Sunday/Monday - since I went out of town to go to a family reunion this weekend, I'm reposting this golden chestnut from March 4, 2004. Enjoy.
Reunions in my family are always worth attending simply for the novelty of being around apocalyptic white trash (thank you Sandra Bernhard). Once the family rented a pavilion at a state park in Arkansas for the annual gathering. As it happened, Arkansas didn't shut down the entire park to the public, and many unfortunate souls came by along the path wending between the gigantic springs of the park and the pavilion. I wonder if the woman in the wheelchair thought she would be communing with nature that day, breathing the fresh air and escaping the cruelties of life, if only momentarily? She made her way slowly, laboring to scale the gradual incline of the path. Her legs were both removed above the knee. In a just world, she could have made her way unhindered through the glories of nature, but then again--in a just world, my family and all its tangled strands of DNA might never have existed.
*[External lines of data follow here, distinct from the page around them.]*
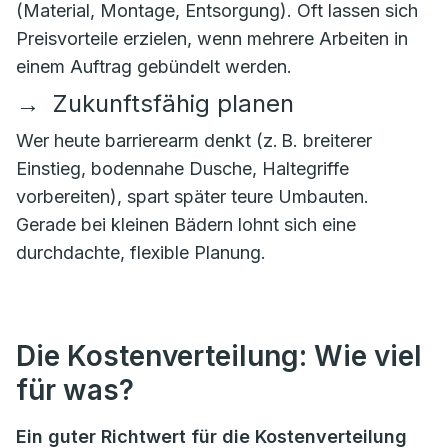
(Material, Montage, Entsorgung). Oft lassen sich
Preisvorteile erzielen, wenn mehrere Arbeiten in
einem Auftrag gebündelt werden.
→
Zukunftsfähig planen
Wer heute barrierearm denkt (z. B. breiterer
Einstieg, bodennahe Dusche, Haltegriffe
vorbereiten), spart später teure Umbauten.
Gerade bei kleinen Bädern lohnt sich eine
durchdachte, flexible Planung.
Die Kostenverteilung: Wie viel
für was?
Ein guter Richtwert für die Kostenverteilung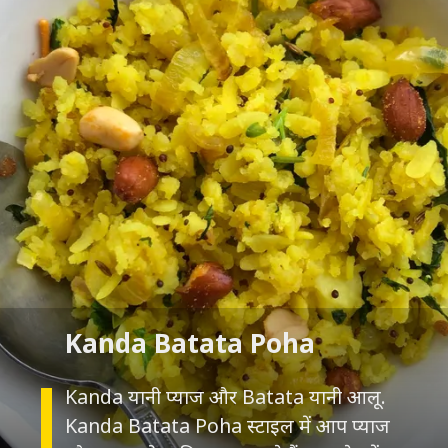
Kanda यानी प्याज और Batata यानी आलू.
Kanda Batata Poha स्टाइल में आप प्याज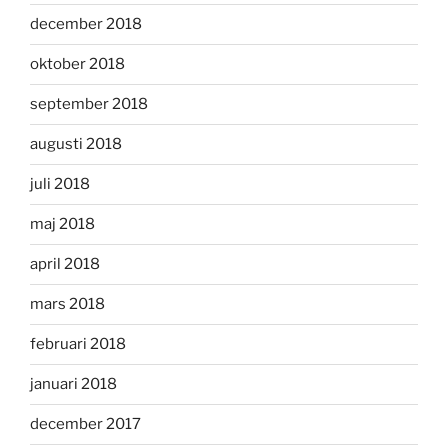
december 2018
oktober 2018
september 2018
augusti 2018
juli 2018
maj 2018
april 2018
mars 2018
februari 2018
januari 2018
december 2017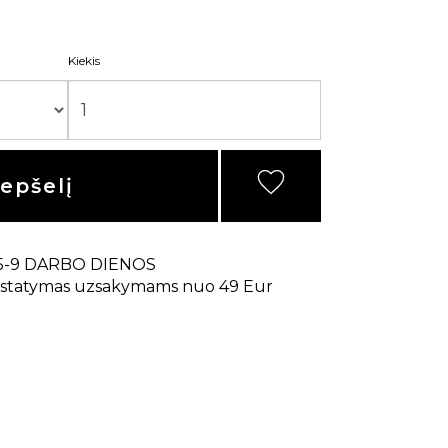
Kiekis
repšelį
5-9 DARBO DIENOS
statymas uzsakymams nuo 49 Eur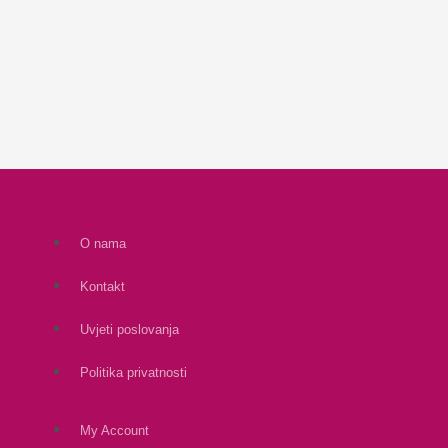
O nama
Kontakt
Uvjeti poslovanja
Politika privatnosti
My Account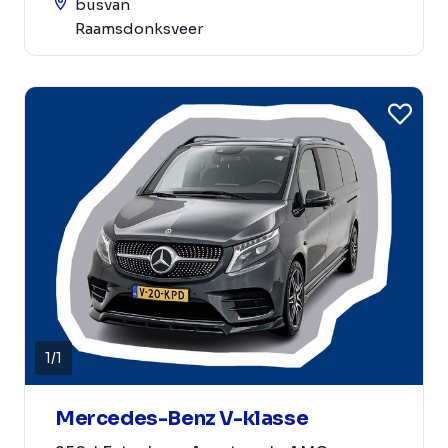
busvan
Raamsdonksveer
1
/
1
Mercedes-Benz V-klasse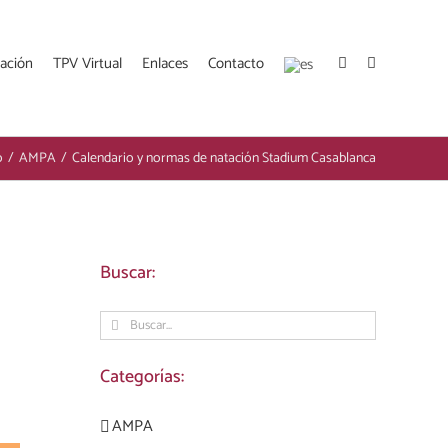
ación
TPV Virtual
Enlaces
Contacto
o
/
AMPA
/
Calendario y normas de natación Stadium Casablanca
Buscar:
Buscar:
Categorías:
AMPA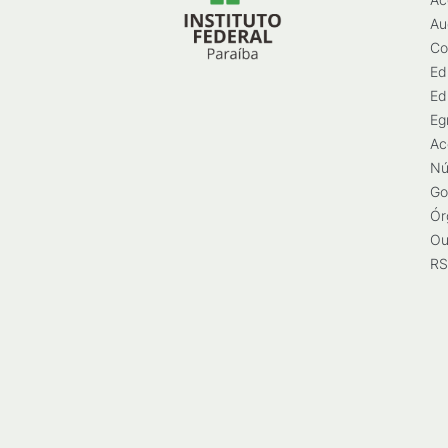
Au
Co
Ed
Ed
Eg
Ac
Nú
Go
Ór
Ou
RS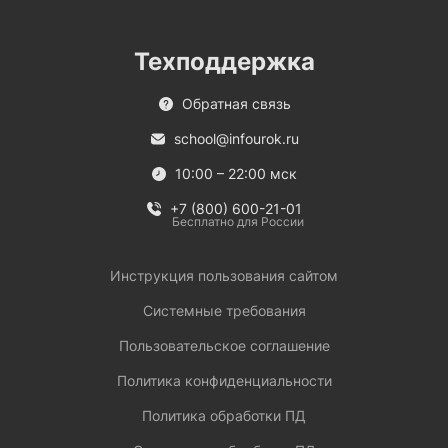
Техподдержка
Обратная связь
school@infourok.ru
10:00 – 22:00 мск
+7 (800) 600-21-01
Бесплатно для России
Инструкция пользования сайтом
Системные требования
Пользовательское соглашение
Политика конфиденциальности
Политика обработки ПД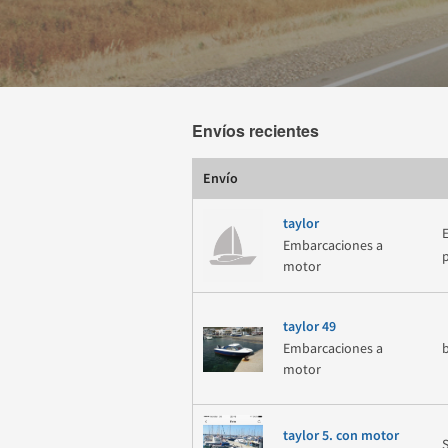
Envíos recientes
Envío
taylor
Embarcaciones a
motor
taylor 49
Embarcaciones a
motor
taylor 5. con motor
It would have been a mercy, too, if the woman could have glided by unmolested by Colton and Austin, my cousin's two young sons. Colton and Austin have the developmental level of a three-year old baboon, with equal communication skills. Austin ran up to the woman shouting "Hay Colton! Come look! This lady ain't got no laigs! Hay lady! What happened to yer laigs, lady?" Uncle Billy (the proud grandfather) said "them kids are gonna end up dead or in prison." Quite.
1 comment:
Yeah, Ben, about that age. They're just little hellions - literally growing up out in the country with very little socialization. Monkeys.